**Assigned task**
Copy the lines below, please, starting with the one that contains "でお気軽にお寄せください" and ending with the last. Pictures stay out.

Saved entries
————————

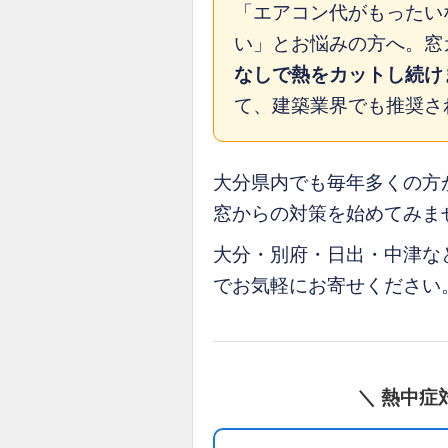
「エアコン代がもったい
い」とお悩みの方へ。窓
なしで熱をカットし続け
て、建築業界でも推奨さ
大分県内でも毎年多くの方
窓からの対策を始めてみま
大分・別府・日出・中津な
でお気軽にお寄せください
＼ 熱中症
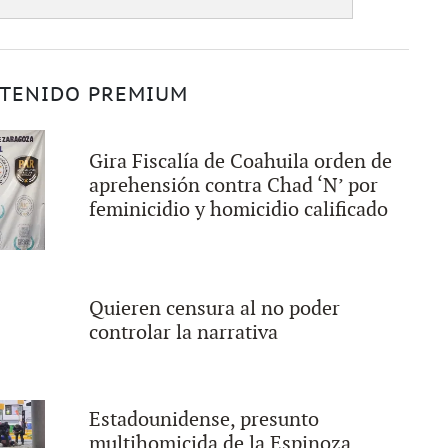
TENIDO PREMIUM
Gira Fiscalía de Coahuila orden de
aprehensión contra Chad ‘N’ por
feminicidio y homicidio calificado
Quieren censura al no poder
controlar la narrativa
Estadounidense, presunto
multihomicida de la Espinoza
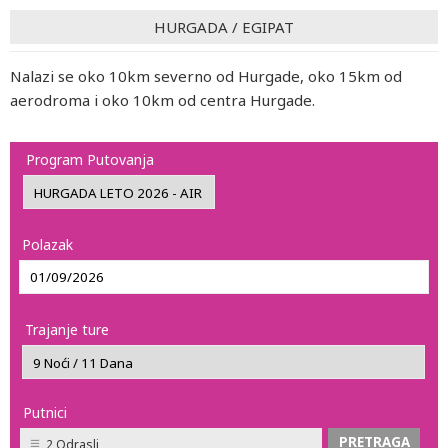
HURGADA
/
EGIPAT
Nalazi se oko 10km severno od Hurgade, oko 15km od
aerodroma i oko 10km od centra Hurgade.
Program Putovanja
Polazak
Trajanje ture
Putnici
2 Odrasli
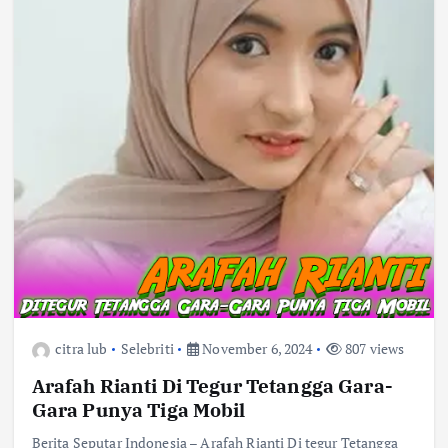
citra lub
Selebriti
November 6, 2024
807 views
Arafah Rianti Di Tegur Tetangga Gara-
Gara Punya Tiga Mobil
Berita Seputar Indonesia – Arafah Rianti Di tegur Tetangga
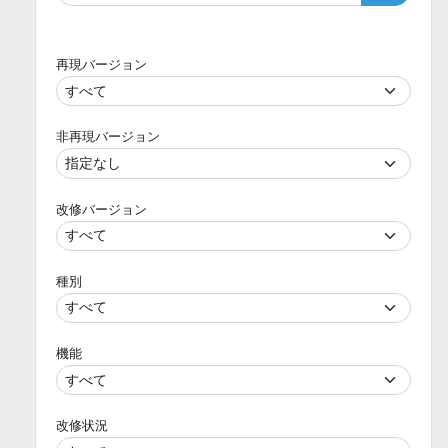
再現バージョン
非再現バージョン
改修バージョン
種別
機能
改修状況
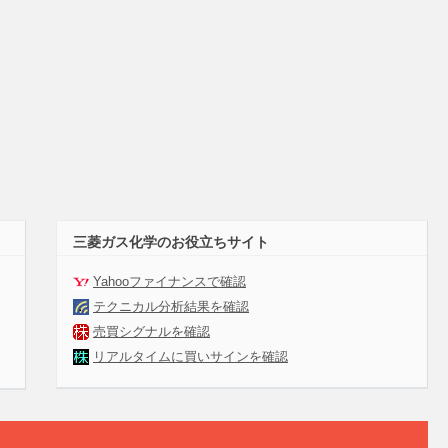
三菱ガス化学のお役立ちサイト
Yahooファイナンスで確認
テクニカル分析結果を確認
売買シグナルを確認
リアルタイムに買いサインを確認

————————

**Reply**
でお気軽にお寄せください
＼ 熱中症
TENIDO PREMIUM
Gira Fiscalía de Coahuila orden de
aprehensión contra Chad ‘N’ por
feminicidio y homicidio calificado
Quieren censura al no poder
controlar la narrativa
Estadounidense, presunto
multihomicida de la Espinoza
HURGADA
/
EGIPAT
Nalazi se oko 10km severno od Hurgade, oko 15km od
aerodroma i oko 10km od centra Hurgade.
Program Putovanja
Polazak
Trajanje ture
Putnici
2 Odrasli
citra lub
Selebriti
November 6, 2024
807 views
Arafah Rianti Di Tegur Tetangga Gara-
Gara Punya Tiga Mobil
Berita Seputar Indonesia – Arafah Rianti Di tegur Tetangga
再現バージョン
非再現バージョン
改修バージョン
種別
機能
改修状況
三菱ガス化学のお役立ちサイト
Yahooファイナンスで確認
テクニカル分析結果を確認
売買シグナルを確認
リアルタイムに買いサインを確認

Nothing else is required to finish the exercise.